As many of you know, the programming language I am most comfortable with is Go. However, just because a language is comfortable doesn’t mean it’s perfect. Enter V.

V's incredibly adorable mascot, the Veasel.



Pros

Where do I even begin?

The syntax

According to their website, V’s syntax is about 80% identical to that of Go. Using the language, I believe it. Using V feels like Go on steroids sometimes. Here are some of the most important syntax changes for me:

- Error checks

In Go, error checks are frequent and bulky:

var, err := someFunction();
if err != nil {
     panic(err)
}

Compare this to V, which simplifies it to:

var := someFunction() or { panic(err) }

As you can see, much cleaner.


- Checking for presence in an array

In Go, to check for a value in an array, you’d do something like this:

var present bool
for _, var := range arr; do {
     if var == 2 {
         present = true
         break
     }
}
fmt.Println(present)

In V:

println(2 in arr)


- Methods on primitive types

In Go, you’d do something like this:

// Given string `s`
strings.Replace(strings.Replace(s, "a", "A", -1), "b", "B", -1)

Whereas in V:

// Given string `s`
s.replace('a', 'A').replace('b', 'B')


- Quick append to string

In Go:

// Given string 's'
s = append(s, "owo")

In V:

// Given string 's'
s += "owo"


Now that was a lot of syntax.

Crazy fast compilation

V transpiles your code into C before compiling it, so it finishes shockingly quick. I’m talking half a second quick. You won’t believe it until you try it.


Live updates

V supports having a running program automatically update itself when code is compiled. This makes figuring out small bugs a breeze.
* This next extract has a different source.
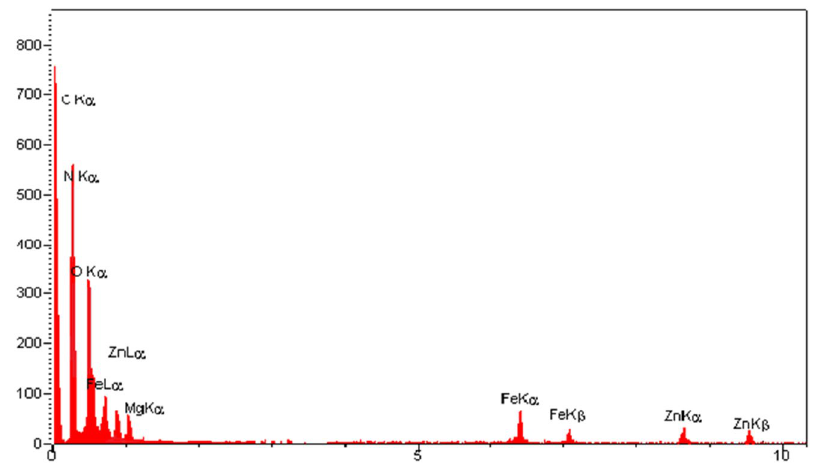
Figure 5. EDX spectrum of ZIF-8/GO/MgFe 2 O 4 /TC.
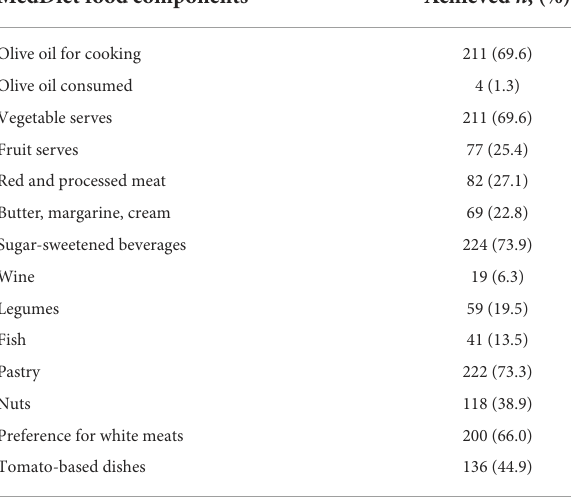
TABLE 2 Proportion of participants achieving normative criteria for each individual MEDAS question.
Wide range of official libraries

The V libraries comprise many, many different applications.


Control over memory management methods

V is memory safe and efficient by default. However, V also provides many methods to manage memory.


Transpile C –> V

You can even translate DOOM into V code. I’m not joking.


Cons

Only one variable declaration method

V only supports the n := val method of declaration; it does not support var n int, which I use in Go frequently.


Lacking library support

As with most small programming languages, a lot of niche topics are not covered by people’s open source projects. This could be a killer in some situations, as dealing with some APIs via straight web requests is even more of a pain than just using another language entirely.




Final thoughts

Despite what the former content may lead you to believe, I am not maining V in the forseeable future. Go gives me nearly all of the tools I need, and does so in an almost-perfect fashion. For some projects, however, V shines on top, especially for quick scripts. Anyways, my blog post for the month of March is done, so that’s good enough for me. Thank you for reading!